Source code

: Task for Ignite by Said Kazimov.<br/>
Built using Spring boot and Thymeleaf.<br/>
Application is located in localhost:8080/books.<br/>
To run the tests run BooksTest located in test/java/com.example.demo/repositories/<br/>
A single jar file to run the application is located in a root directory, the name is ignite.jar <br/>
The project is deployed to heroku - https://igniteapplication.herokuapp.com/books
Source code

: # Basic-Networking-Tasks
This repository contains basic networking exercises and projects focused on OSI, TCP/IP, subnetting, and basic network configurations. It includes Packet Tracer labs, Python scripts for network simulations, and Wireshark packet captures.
+++
WORK REQUIRED |
Reproduce the lines above with every "Source code" changed to "Source listing", keeping everything else the same.

PROBLEM SOLUTION |
Source listing

: Task for Ignite by Said Kazimov.<br/>
Built using Spring boot and Thymeleaf.<br/>
Application is located in localhost:8080/books.<br/>
To run the tests run BooksTest located in test/java/com.example.demo/repositories/<br/>
A single jar file to run the application is located in a root directory, the name is ignite.jar <br/>
The project is deployed to heroku - https://igniteapplication.herokuapp.com/books
Source listing

: # Basic-Networking-Tasks
This repository contains basic networking exercises and projects focused on OSI, TCP/IP, subnetting, and basic network configurations. It includes Packet Tracer labs, Python scripts for network simulations, and Wireshark packet captures.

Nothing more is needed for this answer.